● Trecho para leitura
Lei de incentivo aos laranjas

"É preciso debater os mecanismos de financiamento da cultura levando-se em conta não apenas o aprimoramento da legislação, mas também a necessidade de sua extinção"

por João Paulo 09/11/2013 00:13
Yasuyoshi Chiba/AFP
(foto: Yasuyoshi Chiba/AFP)
Esta semana, na segunda-feira, uma reunião entre a “classe artística” e o deputado Pedro Eugênio (PT-PE) na Sala João Ceschiatti do Palácio das Artes teve como pauta o projeto que está tramitando há anos, que deve substituir a Lei Rouanet, ou, como é mais conhecida, a lei federal de incentivo à cultura. A nova legislação foi batizada de Procultura e já esteve em outras mãos antes de a relatoria chegar ao deputado pernambucano. O projeto já passou por debates públicos, comissões do Congresso e está prestes a ser votado. Quem convocou a reunião em Belo Horizonte foi o deputado Marcus Pestana (PSDB-MG), o que a princípio mostra um interesse suprapartidário na discussão.

Tudo estaria muito bem, democrático e transparente, se o objetivo da reunião e os atores presentes fossem representativos de todas as posições. Não eram. É preciso debater os mecanismos de financiamento da cultura levando-se em conta não apenas o aprimoramento da legislação, mas também a necessidade de sua extinção, em razão de seu histórico de descaminhos. A legislação que nasceu para incentivar a cultura, ancorada na carência de recursos do setor público, acabou por se tornar o mecanismo por excelência, o que gerou uma situação de completo desmantelo da área. Sem entrar em considerações que recuam no tempo e olhando para a frente, as leis de incentivo são hoje um freio na democratização, descentralização, qualificação e formação de mercado para a cultura no Brasil.

Quem participou do debate com o relator do Procultura, e que portanto se credenciava a apresentar soluções da categoria, eram, na maioria, pessoas ligadas muito mais à intermediação que à criação. E não se trata de um desvio dos responsáveis pela convocação da reunião. O que as leis de incentivo à cultura criaram de mais poderoso foi uma casta de atravessadores, gestores, captadores, produtores, prestadores de conta e outros profissionais que se interpõem entre os recursos e os artistas. Por isso não estavam presentes novos artistas e produtores independentes, que teriam muitas contribuições para o debate. O que se via era um estamento de pessoas que se profissionalizaram para ter acesso aos recursos intermediando uma relação que poderia fluir de forma mais direta e, por isso, menos onerosa. A fonte jorra dinheiro que vai sendo perdido em pequenos igarapés e vertedouros à margem da criação.

Levantamentos conservadores dão conta de que, de cada R$ 1 destinado a um projeto contemplado pelas leis de incentivo, apenas R$ 0,50 chegam de fato aos artistas, ficando a metade da verba na mão dos escritórios de “produtores”. Este é apenas um dos desvios plasmados pelo tempo. Não fosse um sorvedouro importante de recursos que poderiam ser mais bem aplicados, ainda representam uma transformação filosófica e política do setor, que hoje – como mostra a reunião na João Ceschiatti – põe burocratas falando em nome de artistas e artistas falando como burocratas para defenderem empresas das quais dependem.

● Conjunto de dados
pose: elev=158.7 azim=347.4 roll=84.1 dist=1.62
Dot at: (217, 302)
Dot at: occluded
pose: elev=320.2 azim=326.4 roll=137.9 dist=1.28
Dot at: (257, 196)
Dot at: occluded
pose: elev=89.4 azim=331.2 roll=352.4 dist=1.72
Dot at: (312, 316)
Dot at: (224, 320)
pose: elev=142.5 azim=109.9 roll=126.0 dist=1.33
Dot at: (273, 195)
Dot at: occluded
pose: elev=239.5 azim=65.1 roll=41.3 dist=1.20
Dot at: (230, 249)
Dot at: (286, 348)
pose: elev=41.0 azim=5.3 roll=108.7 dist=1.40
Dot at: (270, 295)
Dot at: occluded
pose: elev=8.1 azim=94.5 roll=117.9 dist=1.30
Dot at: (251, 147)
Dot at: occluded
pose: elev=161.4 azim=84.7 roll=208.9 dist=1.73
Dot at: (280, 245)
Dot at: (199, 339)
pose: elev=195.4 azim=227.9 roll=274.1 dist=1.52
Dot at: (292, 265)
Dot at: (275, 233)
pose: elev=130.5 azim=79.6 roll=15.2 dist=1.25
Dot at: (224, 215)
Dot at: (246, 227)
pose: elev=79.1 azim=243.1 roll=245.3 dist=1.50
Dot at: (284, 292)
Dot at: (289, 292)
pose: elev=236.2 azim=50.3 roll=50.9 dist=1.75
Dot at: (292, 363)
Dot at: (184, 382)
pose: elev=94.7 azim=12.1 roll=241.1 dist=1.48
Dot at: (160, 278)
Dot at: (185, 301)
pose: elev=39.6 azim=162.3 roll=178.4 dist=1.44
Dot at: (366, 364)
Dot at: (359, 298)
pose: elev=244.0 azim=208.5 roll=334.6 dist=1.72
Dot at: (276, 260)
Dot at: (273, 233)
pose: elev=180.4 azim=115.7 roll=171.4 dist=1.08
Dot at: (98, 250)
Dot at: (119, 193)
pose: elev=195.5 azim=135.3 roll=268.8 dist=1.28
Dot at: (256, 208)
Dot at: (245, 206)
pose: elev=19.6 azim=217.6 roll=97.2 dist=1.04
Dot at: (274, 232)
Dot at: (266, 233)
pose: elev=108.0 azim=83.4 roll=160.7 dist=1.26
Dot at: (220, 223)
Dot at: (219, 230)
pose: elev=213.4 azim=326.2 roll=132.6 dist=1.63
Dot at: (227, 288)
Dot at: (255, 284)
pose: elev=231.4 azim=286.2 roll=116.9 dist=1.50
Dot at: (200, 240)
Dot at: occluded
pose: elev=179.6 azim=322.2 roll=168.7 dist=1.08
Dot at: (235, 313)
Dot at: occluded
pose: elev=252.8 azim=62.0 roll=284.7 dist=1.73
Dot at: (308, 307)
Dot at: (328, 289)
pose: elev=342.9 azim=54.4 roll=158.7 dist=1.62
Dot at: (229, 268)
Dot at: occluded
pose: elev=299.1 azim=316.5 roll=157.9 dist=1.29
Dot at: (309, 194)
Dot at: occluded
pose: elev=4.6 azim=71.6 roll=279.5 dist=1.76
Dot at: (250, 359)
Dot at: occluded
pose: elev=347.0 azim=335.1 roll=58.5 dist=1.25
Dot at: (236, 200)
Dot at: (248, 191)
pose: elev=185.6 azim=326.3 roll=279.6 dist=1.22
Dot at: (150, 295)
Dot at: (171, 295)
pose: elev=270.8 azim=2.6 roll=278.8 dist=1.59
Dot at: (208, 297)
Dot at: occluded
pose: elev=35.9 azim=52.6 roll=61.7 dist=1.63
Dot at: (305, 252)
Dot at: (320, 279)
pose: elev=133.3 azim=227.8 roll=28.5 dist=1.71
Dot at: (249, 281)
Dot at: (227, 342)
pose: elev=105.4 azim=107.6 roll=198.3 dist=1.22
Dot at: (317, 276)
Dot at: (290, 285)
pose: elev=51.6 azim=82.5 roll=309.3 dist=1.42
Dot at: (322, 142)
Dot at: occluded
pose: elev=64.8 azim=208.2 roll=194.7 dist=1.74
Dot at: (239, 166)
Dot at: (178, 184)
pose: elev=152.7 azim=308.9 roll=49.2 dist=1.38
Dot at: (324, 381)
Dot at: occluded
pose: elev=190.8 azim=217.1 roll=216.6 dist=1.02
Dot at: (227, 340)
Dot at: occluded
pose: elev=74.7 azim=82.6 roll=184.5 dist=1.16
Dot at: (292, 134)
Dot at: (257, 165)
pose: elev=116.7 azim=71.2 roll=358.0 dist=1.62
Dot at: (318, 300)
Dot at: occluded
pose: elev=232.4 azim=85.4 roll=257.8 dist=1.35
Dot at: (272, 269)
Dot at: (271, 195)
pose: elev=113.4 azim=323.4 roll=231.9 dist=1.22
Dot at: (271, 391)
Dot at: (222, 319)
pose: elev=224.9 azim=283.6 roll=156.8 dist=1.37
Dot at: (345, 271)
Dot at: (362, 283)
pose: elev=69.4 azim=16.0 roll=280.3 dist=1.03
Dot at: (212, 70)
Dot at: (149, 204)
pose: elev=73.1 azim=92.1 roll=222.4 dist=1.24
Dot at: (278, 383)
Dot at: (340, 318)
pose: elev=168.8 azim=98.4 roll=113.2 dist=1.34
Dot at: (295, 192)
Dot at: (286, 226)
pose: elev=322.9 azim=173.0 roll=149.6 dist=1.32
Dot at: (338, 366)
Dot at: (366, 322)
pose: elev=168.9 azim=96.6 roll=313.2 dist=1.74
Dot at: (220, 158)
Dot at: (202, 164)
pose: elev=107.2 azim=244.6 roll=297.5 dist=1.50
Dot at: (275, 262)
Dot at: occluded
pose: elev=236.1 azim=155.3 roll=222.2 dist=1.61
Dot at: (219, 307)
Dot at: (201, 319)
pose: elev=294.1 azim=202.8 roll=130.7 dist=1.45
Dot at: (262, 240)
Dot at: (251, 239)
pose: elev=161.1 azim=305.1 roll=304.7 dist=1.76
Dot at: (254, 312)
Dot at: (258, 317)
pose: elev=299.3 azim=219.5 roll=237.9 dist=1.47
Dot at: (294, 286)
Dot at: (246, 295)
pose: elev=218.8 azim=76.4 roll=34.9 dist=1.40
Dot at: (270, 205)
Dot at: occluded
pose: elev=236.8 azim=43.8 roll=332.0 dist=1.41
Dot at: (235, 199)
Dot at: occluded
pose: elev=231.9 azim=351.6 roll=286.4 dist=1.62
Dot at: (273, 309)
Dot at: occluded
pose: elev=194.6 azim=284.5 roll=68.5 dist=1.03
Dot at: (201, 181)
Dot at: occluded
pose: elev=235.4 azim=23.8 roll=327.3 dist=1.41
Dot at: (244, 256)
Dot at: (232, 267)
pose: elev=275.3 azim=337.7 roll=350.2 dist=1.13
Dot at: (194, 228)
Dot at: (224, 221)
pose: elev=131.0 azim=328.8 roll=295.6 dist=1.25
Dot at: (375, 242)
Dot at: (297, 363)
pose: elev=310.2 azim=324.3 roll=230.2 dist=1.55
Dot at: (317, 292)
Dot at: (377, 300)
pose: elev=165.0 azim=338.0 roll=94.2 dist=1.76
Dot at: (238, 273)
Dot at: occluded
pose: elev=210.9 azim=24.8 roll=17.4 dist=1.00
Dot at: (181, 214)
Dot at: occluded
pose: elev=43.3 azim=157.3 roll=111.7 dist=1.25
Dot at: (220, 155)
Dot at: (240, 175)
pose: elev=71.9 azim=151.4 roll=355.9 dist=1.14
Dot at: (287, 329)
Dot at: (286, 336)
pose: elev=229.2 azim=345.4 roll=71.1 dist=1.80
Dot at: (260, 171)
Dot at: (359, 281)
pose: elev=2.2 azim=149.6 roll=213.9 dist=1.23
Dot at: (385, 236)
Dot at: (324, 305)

● Trabalho proposto
1. As afirmações abaixo estão de acordo com o trecho para leitura? Responda sim ou não a cada uma e cite entre aspas as palavras do trecho que decidem.
(a) A reunião em Belo Horizonte foi convocada pelo deputado Pedro Eugênio.
(b) Novos artistas e produtores independentes estavam presentes na reunião.
(c) Segundo levantamentos conservadores, só metade de cada real destinado a um projeto chega aos artistas.
2. Responda com base no trecho para leitura:
(a) Que nome recebeu a nova legislação que deve substituir a Lei Rouanet?
(b) Em que se ancorou a legislação de incentivo quando nasceu?
(c) A que estavam ligadas, na maioria, as pessoas que participaram do debate com o relator do Procultura?

● Respostas por tarefa
1.
(a) Não: "Quem convocou a reunião em Belo Horizonte foi o deputado Marcus Pestana (PSDB-MG)".
(b) Não: "Por isso não estavam presentes novos artistas e produtores independentes".
(c) Sim: "de cada R$ 1 destinado a um projeto contemplado pelas leis de incentivo, apenas R$ 0,50 chegam de fato aos artistas".

2.
(a) Procultura.
(b) Na carência de recursos do setor público.
(c) Muito mais à intermediação que à criação.